→ **Required work**
Below are entries with pictures among them; reproduce exactly, and only, the lines from the one containing "e-mail: info@valyo.hu" down to the one containing "interprétation par les lecteurs d’écran.", without the pictures.

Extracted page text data
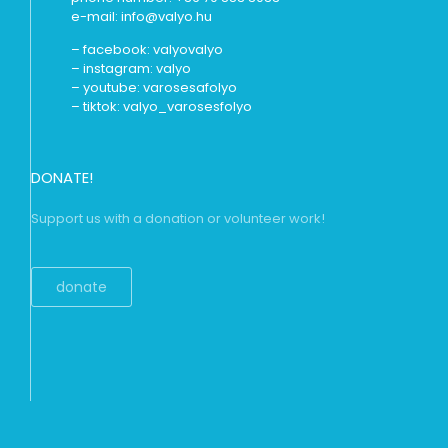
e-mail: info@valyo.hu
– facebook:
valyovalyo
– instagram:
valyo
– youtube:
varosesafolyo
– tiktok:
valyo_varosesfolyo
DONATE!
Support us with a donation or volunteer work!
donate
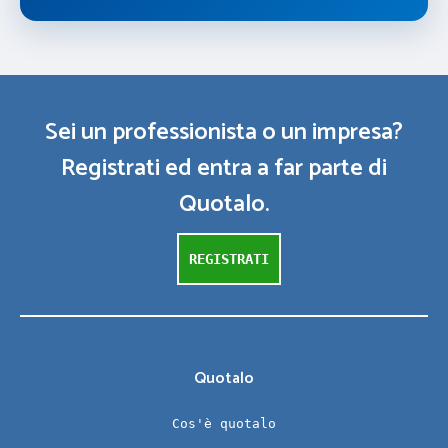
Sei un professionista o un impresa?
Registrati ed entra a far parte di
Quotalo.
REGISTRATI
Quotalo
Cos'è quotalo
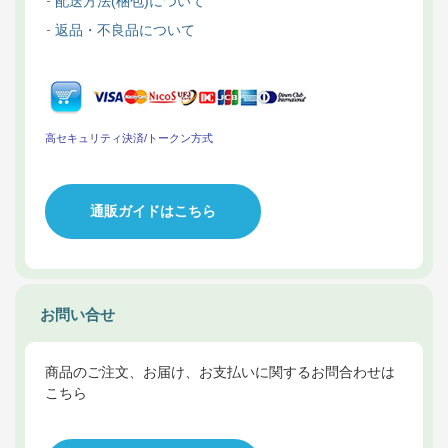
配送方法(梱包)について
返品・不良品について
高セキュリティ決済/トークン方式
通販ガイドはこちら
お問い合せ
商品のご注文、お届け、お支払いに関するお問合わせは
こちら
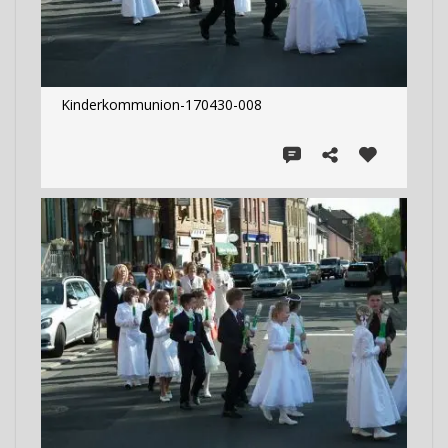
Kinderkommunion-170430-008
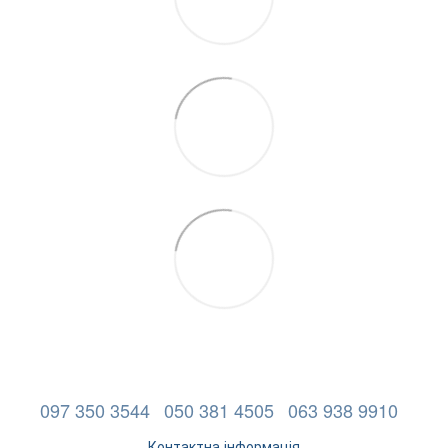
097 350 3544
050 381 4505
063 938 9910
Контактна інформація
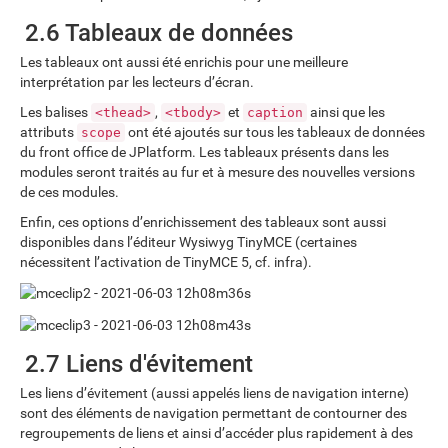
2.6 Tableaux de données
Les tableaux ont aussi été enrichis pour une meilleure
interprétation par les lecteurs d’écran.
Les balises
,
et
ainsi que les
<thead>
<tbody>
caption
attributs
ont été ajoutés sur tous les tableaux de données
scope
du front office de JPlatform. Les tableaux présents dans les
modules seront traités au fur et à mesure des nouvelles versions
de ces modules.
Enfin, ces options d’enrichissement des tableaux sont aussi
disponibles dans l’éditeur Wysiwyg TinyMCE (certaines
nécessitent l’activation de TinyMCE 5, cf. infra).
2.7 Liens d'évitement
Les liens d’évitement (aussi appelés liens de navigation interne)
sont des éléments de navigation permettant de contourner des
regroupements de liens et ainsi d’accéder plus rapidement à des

---

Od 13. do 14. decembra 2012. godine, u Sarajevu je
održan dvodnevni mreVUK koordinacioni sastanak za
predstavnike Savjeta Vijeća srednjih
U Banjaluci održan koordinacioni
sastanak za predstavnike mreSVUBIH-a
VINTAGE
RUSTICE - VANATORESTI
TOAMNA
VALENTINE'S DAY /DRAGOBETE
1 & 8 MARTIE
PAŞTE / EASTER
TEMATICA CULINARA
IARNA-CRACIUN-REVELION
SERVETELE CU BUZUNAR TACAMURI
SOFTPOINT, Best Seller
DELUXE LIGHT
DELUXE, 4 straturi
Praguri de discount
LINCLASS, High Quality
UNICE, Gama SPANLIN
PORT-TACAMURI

→ **Finished task**
e-mail: info@valyo.hu
– facebook:
valyovalyo
– instagram:
valyo
– youtube:
varosesafolyo
– tiktok:
valyo_varosesfolyo
DONATE!
Support us with a donation or volunteer work!
donate
Sei un professionista o un impresa?
Registrati ed entra a far parte di
Quotalo.
REGISTRATI
Quotalo
Cos'è quotalo
配送方法(梱包)について
返品・不良品について
高セキュリティ決済/トークン方式
通販ガイドはこちら
お問い合せ
商品のご注文、お届け、お支払いに関するお問合わせは
こちら
Kinderkommunion-170430-008
097 350 3544
050 381 4505
063 938 9910
Контактна інформація
2.6 Tableaux de données
Les tableaux ont aussi été enrichis pour une meilleure
interprétation par les lecteurs d’écran.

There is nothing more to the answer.